Read the whole thing.
Earlier this week, we learned that every member of an Iraqi delegation of minority groups, including representatives of the Yazidi and Turkmen Shia religious communities, has been granted visas to come for official meetings in Washington — save one. The single delegate whose visitor visa was denied happens to be the group’s only Christian from Iraq.
Sister Diana Momeka of the Dominican Sisters of Saint Catherine of Siena was informed on Tuesday by the U.S. consulate in Erbil that her non-immigrant-visa application has been rejected. The reason given in the denial letter, a copy of which I have obtained, is:
You were not able to demonstrate that your intended activities in the United States would be consistent with the classification of the visa.
She told me in a phone conversation that, to her face, consular officer Christopher Patch told her she was denied because she is an “IDP” or Internally Displaced Person. “That really hurt,” she said. Essentially, the State Department was calling her a deceiver.

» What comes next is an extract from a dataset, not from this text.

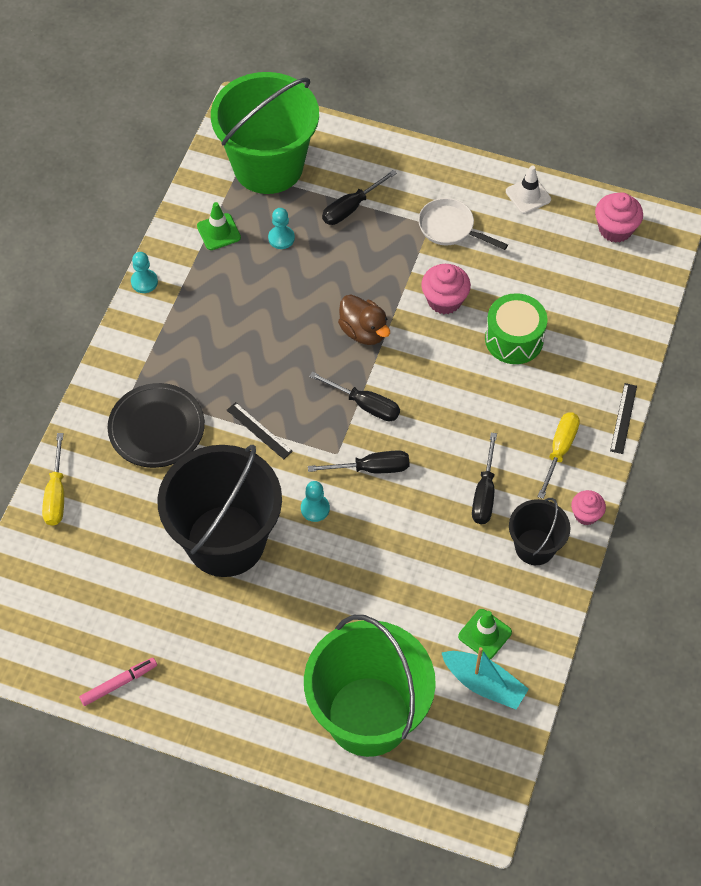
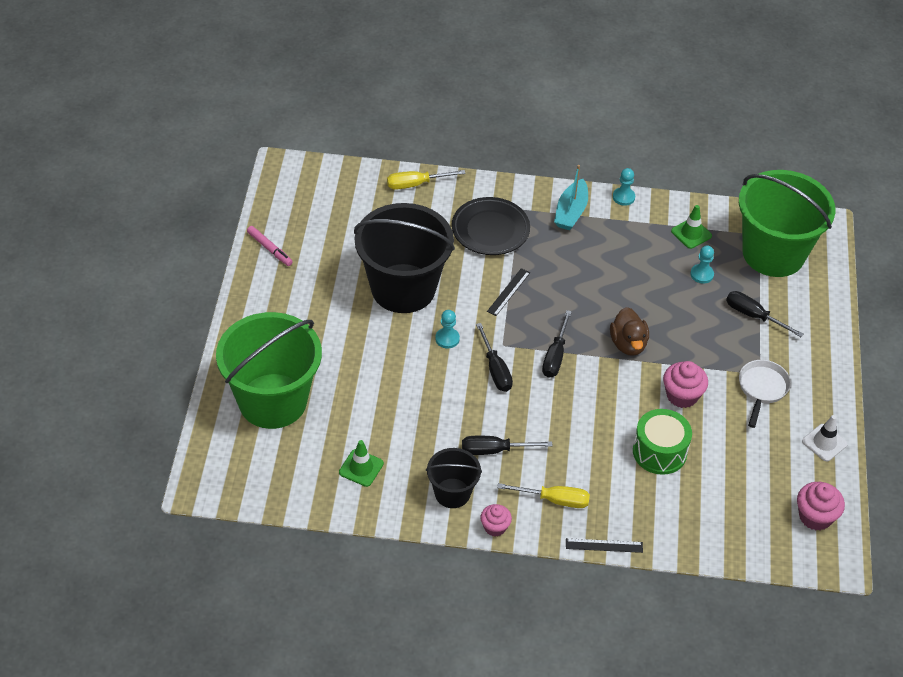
camera: 75 degrees right, 10 degrees down
brown duck [338,295,390,345] -> brown duck turned 45 degrees counterclockwise [610,307,649,356]
turquoise boat [441,647,529,709] -> turquoise boat moved to [554,165,588,230]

The State Department officials made the determination that the Catholic nun could be falsely asserting that she intends to visit Washington when secretly she could be intending to stay. That would constitute illegal immigration, and that, of course, is strictly forbidden. Once here, she could also be at risk for claiming political asylum, and the U.S. seems determined to deny ISIS’s Christian victims that status.
It is wholly unlikely that Sister Diana wants to come to America for sanctuary. Her community, the Dominican Sisters of Saint Catherine of Siena have had a presence in Iraq since the 14th Century. They have been on the frontlines amid the horror of ISIS’ advances and they have sent out communiques to let the world know what is happening. I doubt very much that this nun, who is dedicated to her mission, is seeking to escape.
Because I am sick I am having trouble being diplomatic; this refusal to permit entry to Sister Diana, and the excuse given sound like pure-d bullcrap to me.
Why does this administration go out of its way to avoid noticing or mentioning what is happening to Christians in Iraq and Libya and elsewhere? Why are Catholic nuns too suspect to be allowed into the country? What is the problem, exactly?
Yes, we certainly ought not let people like these into the United States!
NOTE: I’m still on the mend from a severe illness, and not ready to sit up at my desk all day, comments will remain unmoderated but, as earlier, if they become obnoxious I will close them.